**Aim of the exercise**
Transcribe the records that follow. Keep every word exactly, and drop the pictures.

◆ ◆ ◆ ◆ ◆

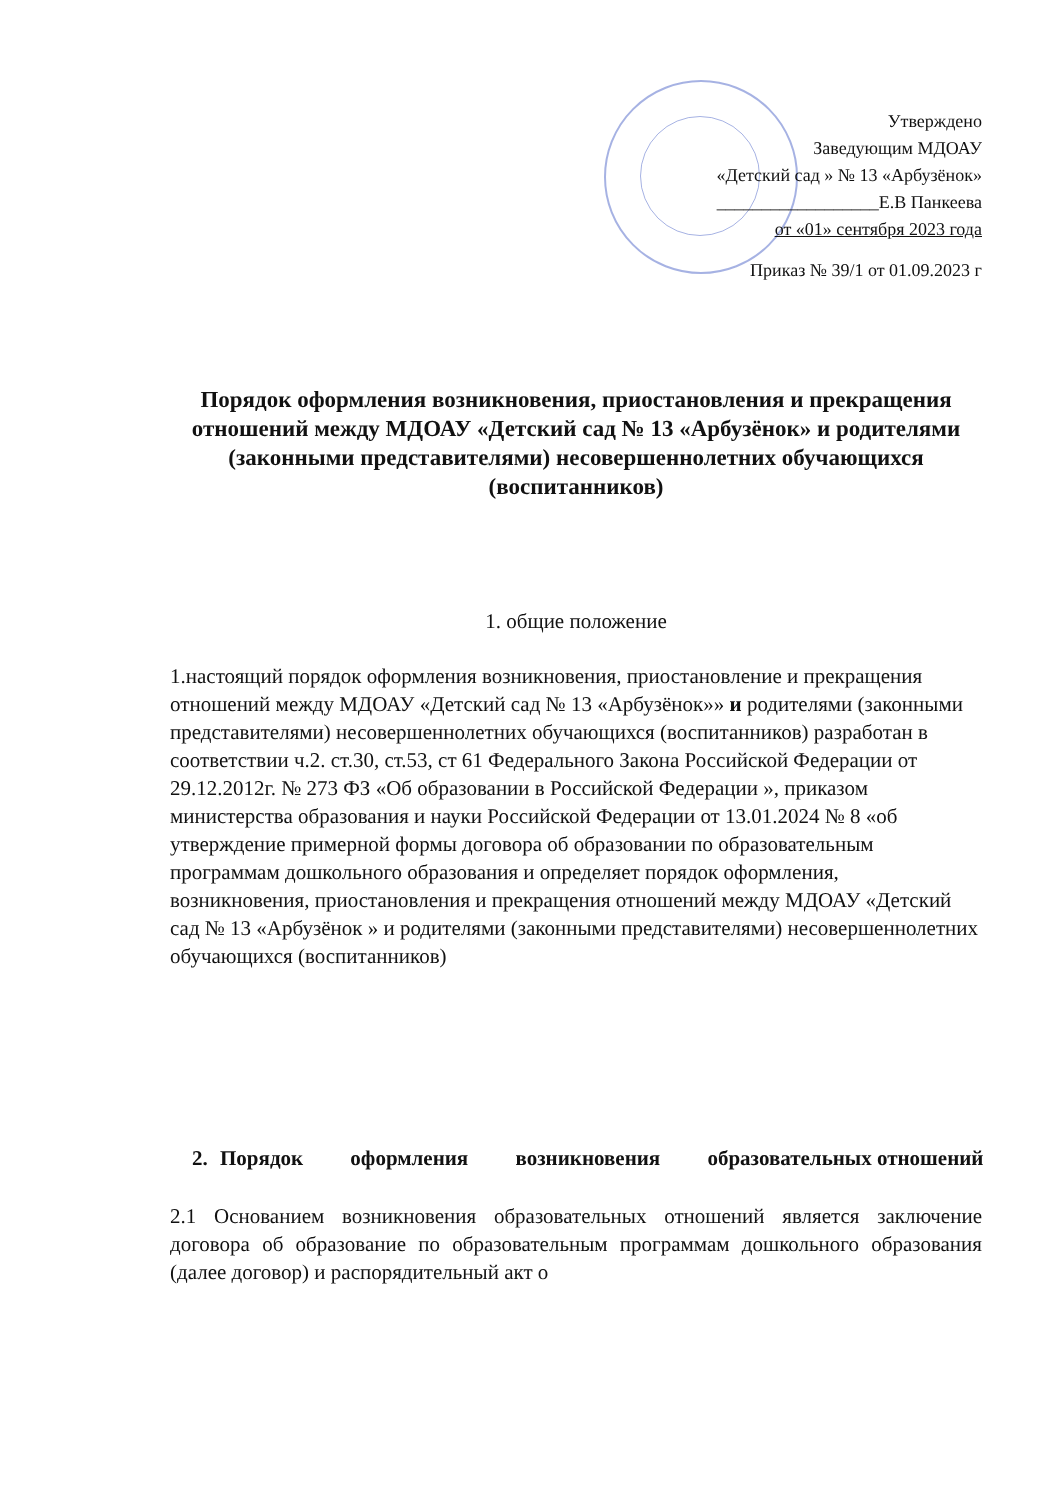Утверждено
Заведующим МДОАУ
«Детский сад » № 13 «Арбузёнок»
__________________Е.В Панкеева
от «01» сентября 2023 года
Приказ № 39/1 от 01.09.2023 г
Порядок оформления возникновения, приостановления и прекращения отношений между МДОАУ «Детский сад № 13 «Арбузёнок» и родителями (законными представителями) несовершеннолетних обучающихся (воспитанников)
1. общие положение
1.настоящий порядок оформления возникновения, приостановление и прекращения отношений между МДОАУ «Детский сад № 13 «Арбузёнок»» и родителями (законными представителями) несовершеннолетних обучающихся (воспитанников) разработан в соответствии ч.2. ст.30, ст.53, ст 61 Федерального Закона Российской Федерации от 29.12.2012г. № 273 ФЗ «Об образовании в Российской Федерации », приказом министерства образования и науки Российской Федерации от 13.01.2024 № 8 «об утверждение примерной формы договора об образовании по образовательным программам дошкольного образования и определяет порядок оформления, возникновения, приостановления и прекращения отношений между МДОАУ «Детский сад № 13 «Арбузёнок » и родителями (законными представителями) несовершеннолетних обучающихся (воспитанников)
2. Порядок оформления возникновения образовательных отношений
2.1 Основанием возникновения образовательных отношений является заключение договора об образование по образовательным программам дошкольного образования (далее договор) и распорядительный акт о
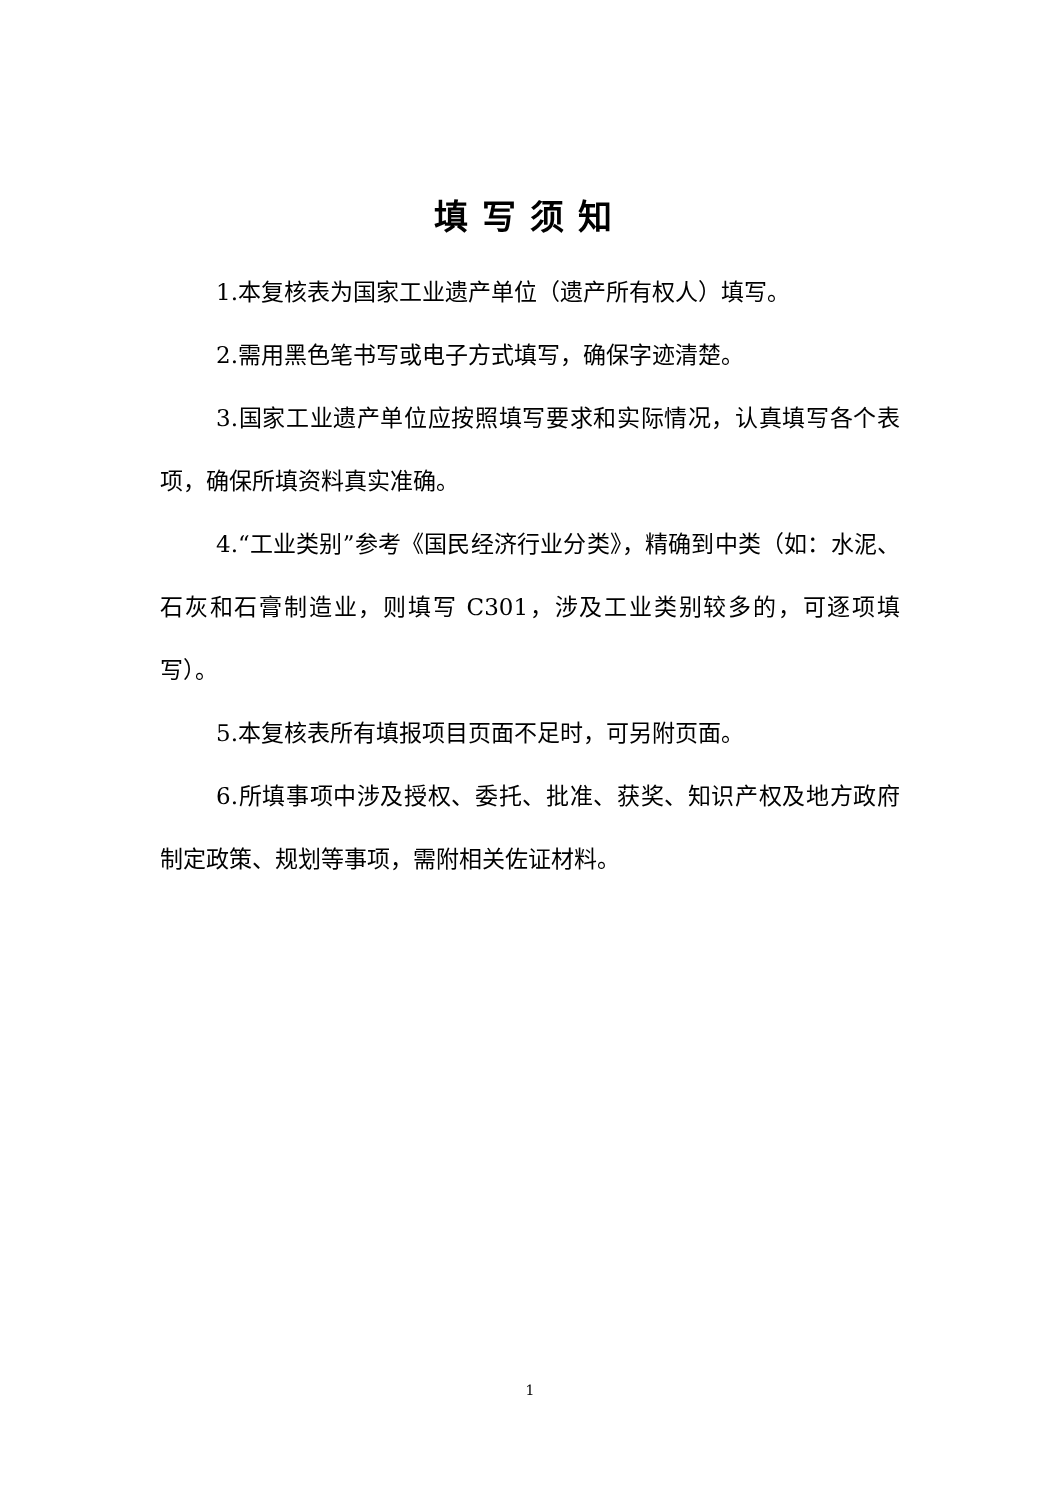填写须知
1.本复核表为国家工业遗产单位（遗产所有权人）填写。
2.需用黑色笔书写或电子方式填写，确保字迹清楚。
3.国家工业遗产单位应按照填写要求和实际情况，认真填写各个表项，确保所填资料真实准确。
4.“工业类别”参考《国民经济行业分类》，精确到中类（如：水泥、石灰和石膏制造业，则填写 C301，涉及工业类别较多的，可逐项填写）。
5.本复核表所有填报项目页面不足时，可另附页面。
6.所填事项中涉及授权、委托、批准、获奖、知识产权及地方政府制定政策、规划等事项，需附相关佐证材料。
1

◆ ◆ ◆ ◆ ◆

**Task result**
Утверждено
Заведующим МДОАУ
«Детский сад » № 13 «Арбузёнок»
__________________Е.В Панкеева
от «01» сентября 2023 года
Приказ № 39/1 от 01.09.2023 г
Порядок оформления возникновения, приостановления и прекращения отношений между МДОАУ «Детский сад № 13 «Арбузёнок» и родителями (законными представителями) несовершеннолетних обучающихся (воспитанников)
1. общие положение
1.настоящий порядок оформления возникновения, приостановление и прекращения отношений между МДОАУ «Детский сад № 13 «Арбузёнок»» и родителями (законными представителями) несовершеннолетних обучающихся (воспитанников) разработан в соответствии ч.2. ст.30, ст.53, ст 61 Федерального Закона Российской Федерации от 29.12.2012г. № 273 ФЗ «Об образовании в Российской Федерации », приказом министерства образования и науки Российской Федерации от 13.01.2024 № 8 «об утверждение примерной формы договора об образовании по образовательным программам дошкольного образования и определяет порядок оформления, возникновения, приостановления и прекращения отношений между МДОАУ «Детский сад № 13 «Арбузёнок » и родителями (законными представителями) несовершеннолетних обучающихся (воспитанников)
2. Порядок оформления возникновения образовательных отношений
2.1 Основанием возникновения образовательных отношений является заключение договора об образование по образовательным программам дошкольного образования (далее договор) и распорядительный акт о
填写须知
1.本复核表为国家工业遗产单位（遗产所有权人）填写。
2.需用黑色笔书写或电子方式填写，确保字迹清楚。
3.国家工业遗产单位应按照填写要求和实际情况，认真填写各个表项，确保所填资料真实准确。
4.“工业类别”参考《国民经济行业分类》，精确到中类（如：水泥、石灰和石膏制造业，则填写 C301，涉及工业类别较多的，可逐项填写）。
5.本复核表所有填报项目页面不足时，可另附页面。
6.所填事项中涉及授权、委托、批准、获奖、知识产权及地方政府制定政策、规划等事项，需附相关佐证材料。
1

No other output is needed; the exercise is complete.